Experiments & Reproduction¶
This page front-loads the current, supported reproduction entry points (benchmarks + reference deployment), and keeps older paper-era workflows in a clearly labeled archive section.
Current reproduction entry points (recommended)¶
1) Benchmark harness (DOSE / RF / IK)¶
Run the shipped, auditable benchmark domains via the first-class harness:
python -m zeroproofml.benchmarks dose --mode smoke --device cpu --seeds 1
python -m zeroproofml.benchmarks rf --mode smoke --device cpu --seeds 1
python -m zeroproofml.benchmarks ik --mode smoke --device cpu --seeds 1
Expected (qualitative) runtime:
- smoke: minutes on CPU (depends on machine).
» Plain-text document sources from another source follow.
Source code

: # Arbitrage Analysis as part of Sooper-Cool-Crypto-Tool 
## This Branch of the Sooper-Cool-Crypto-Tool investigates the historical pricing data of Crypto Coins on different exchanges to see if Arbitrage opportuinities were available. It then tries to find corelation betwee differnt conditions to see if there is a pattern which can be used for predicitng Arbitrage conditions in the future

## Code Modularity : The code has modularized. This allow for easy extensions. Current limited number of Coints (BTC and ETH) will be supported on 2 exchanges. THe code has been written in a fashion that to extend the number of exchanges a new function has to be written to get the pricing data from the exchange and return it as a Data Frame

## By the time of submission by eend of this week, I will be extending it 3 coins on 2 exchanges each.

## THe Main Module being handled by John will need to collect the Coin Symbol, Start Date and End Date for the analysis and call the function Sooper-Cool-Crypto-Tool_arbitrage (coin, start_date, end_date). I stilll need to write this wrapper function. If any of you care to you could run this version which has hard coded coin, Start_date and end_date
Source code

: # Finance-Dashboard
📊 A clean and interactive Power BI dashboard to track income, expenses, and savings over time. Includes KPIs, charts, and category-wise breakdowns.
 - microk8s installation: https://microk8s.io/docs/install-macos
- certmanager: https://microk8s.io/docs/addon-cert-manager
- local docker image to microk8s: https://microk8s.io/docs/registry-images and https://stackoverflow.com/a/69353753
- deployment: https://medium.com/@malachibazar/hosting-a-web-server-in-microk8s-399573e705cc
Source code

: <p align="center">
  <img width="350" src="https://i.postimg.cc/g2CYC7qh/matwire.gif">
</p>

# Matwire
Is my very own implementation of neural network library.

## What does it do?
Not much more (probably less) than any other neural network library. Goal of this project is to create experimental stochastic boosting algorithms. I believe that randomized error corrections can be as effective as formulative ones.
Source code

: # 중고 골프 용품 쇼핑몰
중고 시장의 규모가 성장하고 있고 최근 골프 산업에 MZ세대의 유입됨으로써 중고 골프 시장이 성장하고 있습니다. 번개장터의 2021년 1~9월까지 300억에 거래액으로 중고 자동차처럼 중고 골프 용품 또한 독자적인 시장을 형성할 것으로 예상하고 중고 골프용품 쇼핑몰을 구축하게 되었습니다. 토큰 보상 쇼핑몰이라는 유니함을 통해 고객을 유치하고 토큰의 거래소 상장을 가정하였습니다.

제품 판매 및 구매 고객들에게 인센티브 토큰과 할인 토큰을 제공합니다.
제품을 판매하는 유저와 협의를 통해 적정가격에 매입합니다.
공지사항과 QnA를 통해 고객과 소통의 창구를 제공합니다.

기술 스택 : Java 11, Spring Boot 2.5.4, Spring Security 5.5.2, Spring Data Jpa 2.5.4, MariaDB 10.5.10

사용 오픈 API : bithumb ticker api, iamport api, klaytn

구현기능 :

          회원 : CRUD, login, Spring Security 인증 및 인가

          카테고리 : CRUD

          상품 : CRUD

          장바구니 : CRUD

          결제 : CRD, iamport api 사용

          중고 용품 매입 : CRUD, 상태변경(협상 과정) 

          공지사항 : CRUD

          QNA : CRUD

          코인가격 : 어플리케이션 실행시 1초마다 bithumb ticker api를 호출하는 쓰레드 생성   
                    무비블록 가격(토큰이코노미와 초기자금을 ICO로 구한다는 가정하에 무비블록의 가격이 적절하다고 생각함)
- paper: longer, intended for scheduled/manual runs.
Expected outputs:
- A run directory under results/benchmarks/<domain>/run_<timestamp>_<sha>/ containing:
- manifest.json
- provenance.json
- aggregated/summary.json + aggregated/summary.md
- aggregated/paired_stats.json + aggregated/paired_stats.md
- CLAIM_AUDIT.md
2) Reference deployment (robotics RR IK)¶
End-to-end reference path (train → bundle → strict inference → fallback → operator report):
python scripts/reference_robotics_deployment.py --device cpu --epochs 1 --n-samples 2000
Expected outputs:
- A run directory under results/reference_deploy_robotics/ containing at least:
- bundle/model.onnx
- bundle/metadata.json
- VALIDATION_REPORT.md
Comparing runs across commits (provenance-first)¶
Each benchmark run writes a provenance.json that records the git commit SHA, package versions, arguments,
dataset identifiers, and metric definitions for that run.
To compare a new run against a prior baseline, pass the baseline run's aggregated/summary.json:
python -m zeroproofml.benchmarks dose --mode smoke --device cpu --seeds 1 \
--baseline-summary results/benchmarks/dose/<baseline_run>/aggregated/summary.json
This causes aggregated/paired_stats.json / aggregated/paired_stats.md to include baseline deltas.
Archive / prior paper workflow (not recommended)¶
The following scripts remain in-repo for historical reference, but are not the primary reproduction path:
scripts/run_paper_260116.shscripts/EXPERIMENTAL_SUITE_README.mdscripts/paper_vps/(older claim-audit and paper-specific post-processing)
Prefer the benchmark harness and reference deployment above for current, auditable runs.